> _TEXT UNDER STUDY_:
----
RE: Sequences of combining characters (from Romanization of Cyril lic and Byzantine legal codes)

From: Marco Cimarosti (
Date: Wed Sep 18 2002 - 04:48:41 EDT

William Overington wrote:
> Regarding Ken's response to the Byzantine legal codes matter, it would
> appear possible that the way that the ts ligature with a dot above for
> romanization of Cyrillic could be represented in Unicode
> would be by the following sequence.
> t U+FE20 s U+FE21 U+0307

I think that <U+0307> would only apply to <s U+FE21>, not to the whole
sequence <t U+FE20 s U+FE21>.

Using the COMBINING DOUBLE INVERTED BREVE doesn't make things much better:

        t U+0361 s U+0307

Still, <U+0361> only applies to <t>, and <U+0307> only applies to <s>.

Perhaps, a viable approach could be using the COMBINING GRAPHEME JOINER (to
turn <ts> into a single 'grapheme'), and then use regular combining marks
(as opposed to the "double" clones):

        t U+034F s U+0311 U+0307

> In the recent thread about Byzantine legal codes, the
> following sequences were suggested.
> U+0069 U+0313 U+0301
> U+0055 U+0313
> The second of the above requiring a rendering different from
> what direct reading of the Unicode specification might suggest.

I don't think Unicode really 'specifies' this: it is a glyph issue, and the
details of it are left to the typographers.

The only thing I found about is on page 27 of the Unicode standard, which
simply states that this behavior may exist in some scripts, and gives an
example with polytonic Greek:

        "Prominent characters that show such override behavior are
associated with specific scripts or alphabets. For example, when used with
the Greek script, the "breathing marks" U+0313 COMBINING COMMA ABOVE (psili)
and U+0314 COMBINING REVERSED COMMA ABOVE (dasia) require that, when used
together with a following acute or grave accent, they be rendered
side-by-side above their base letter rather than the accent marks being
stacked above the breathing marks."

But that passage is not really a "specification", so I don't think it needs
a "correction".

Of course, it could be enhanced by changing "specific scripts or alphabets"
into "specific scripts, alphabets, or languages". And Nick Nicholas's
cross-alphabet example ("Ulpianus") could be inserted as well.

> I wonder if consideration could please be given as to whether
> this matter should be left unregulated or whether some level
> of regulation should be used.

It seems to me that the well-known motto "Unicode encodes characters, not
glyphs" implicitly includes an answer to this: as far as possible, the
matter should be left unregulated.

_ Marco
----
> _PROVIDED INFORMATION_:

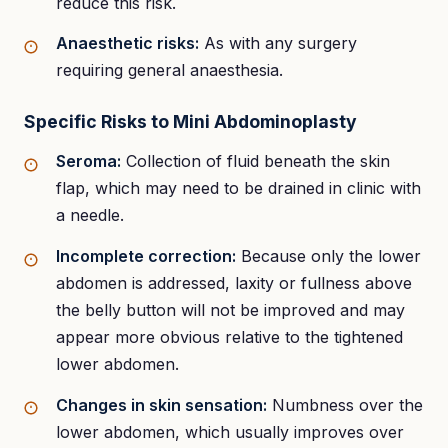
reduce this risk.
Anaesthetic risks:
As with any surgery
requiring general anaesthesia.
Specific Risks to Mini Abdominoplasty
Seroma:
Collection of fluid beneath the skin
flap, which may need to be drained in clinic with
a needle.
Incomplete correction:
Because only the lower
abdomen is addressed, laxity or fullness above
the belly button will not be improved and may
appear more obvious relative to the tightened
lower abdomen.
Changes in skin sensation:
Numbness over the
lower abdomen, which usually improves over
----
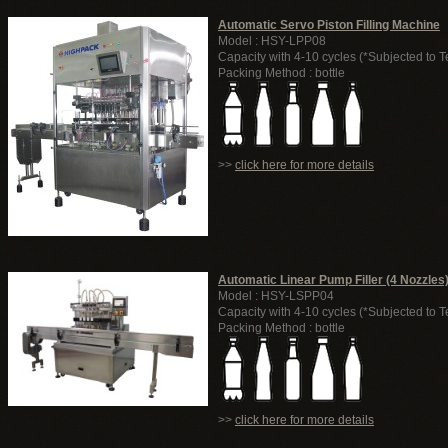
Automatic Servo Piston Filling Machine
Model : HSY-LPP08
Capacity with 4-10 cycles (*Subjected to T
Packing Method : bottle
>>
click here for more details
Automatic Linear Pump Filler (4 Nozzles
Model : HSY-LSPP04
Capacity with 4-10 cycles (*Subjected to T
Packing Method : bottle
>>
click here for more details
----
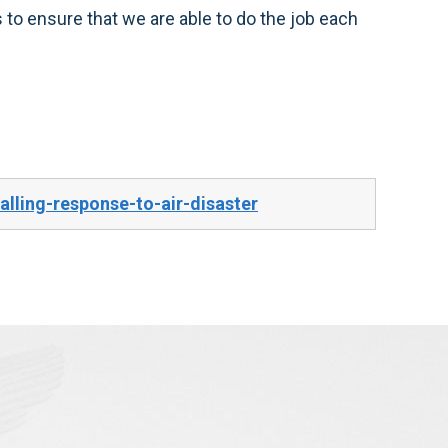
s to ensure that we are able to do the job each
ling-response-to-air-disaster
----
> _TASK SET_:
1 - Summarize the post on combining sequences in two sentences.
2 - Repeat the stretch of the post on combining sequences from "Still, <U+0361> only" through "sequences were suggested.".

> _RESPONSES TO THE EXERCISE_:
1 - The writer argues that in the proposed sequence for a dotted ts ligature, U+0307 would apply only to the s. As an alternative, the writer suggests the COMBINING GRAPHEME JOINER with regular combining marks, and holds that side-by-side rendering of Greek breathing marks with accents is a glyph issue left to typographers, which should stay unregulated as far as possible.

2 -
Still, <U+0361> only applies to <t>, and <U+0307> only applies to <s>.

Perhaps, a viable approach could be using the COMBINING GRAPHEME JOINER (to
turn <ts> into a single 'grapheme'), and then use regular combining marks
(as opposed to the "double" clones):

        t U+034F s U+0311 U+0307

> In the recent thread about Byzantine legal codes, the
> following sequences were suggested.